* **What the task asks**: From the records below, set down exactly the lines starting with the line that contains "[75,226,210,237] of Hacktoberfest" and going on through the line that contains "[154,334,338,349] [385,56,551,71] extension;". Nothing else is wanted.
Start of Records shown
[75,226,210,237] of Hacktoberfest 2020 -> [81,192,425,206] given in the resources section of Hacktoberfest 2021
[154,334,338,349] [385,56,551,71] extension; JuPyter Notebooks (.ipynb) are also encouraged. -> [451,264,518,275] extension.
End of Records shown
Start of Records shown
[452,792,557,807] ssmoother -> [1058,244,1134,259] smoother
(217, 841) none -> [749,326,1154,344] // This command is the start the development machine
End of Records shown
Start of Records shown
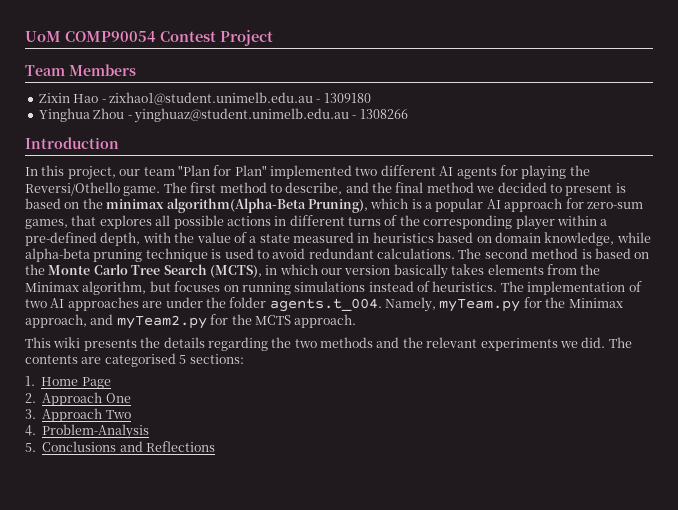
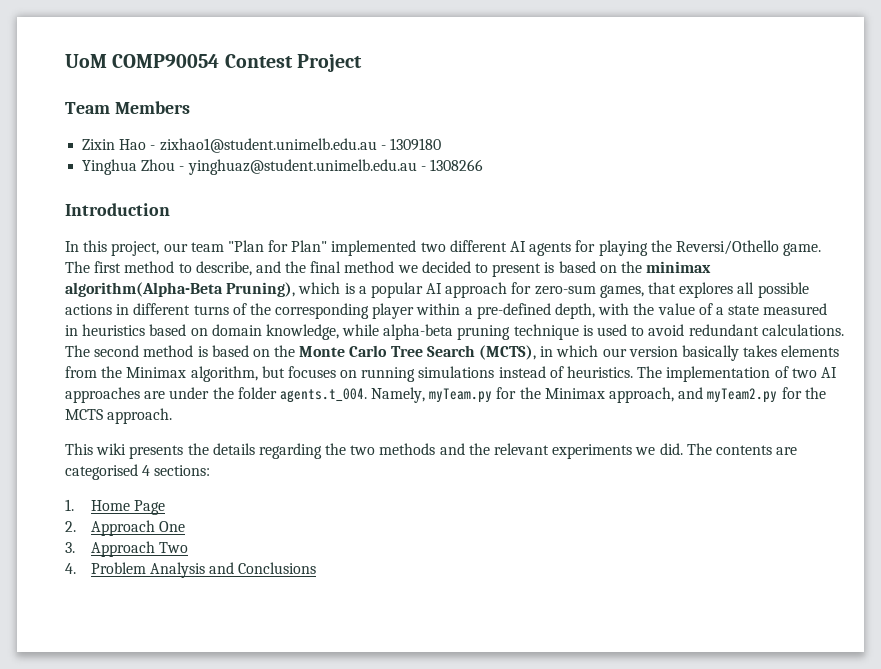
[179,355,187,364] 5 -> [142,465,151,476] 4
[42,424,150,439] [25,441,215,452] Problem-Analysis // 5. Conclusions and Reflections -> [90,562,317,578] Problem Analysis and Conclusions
End of Records shown
* **Solution for this problem**:
[75,226,210,237] of Hacktoberfest 2020 -> [81,192,425,206] given in the resources section of Hacktoberfest 2021
[154,334,338,349] [385,56,551,71] extension; JuPyter Notebooks (.ipynb) are also encouraged. -> [451,264,518,275] extension.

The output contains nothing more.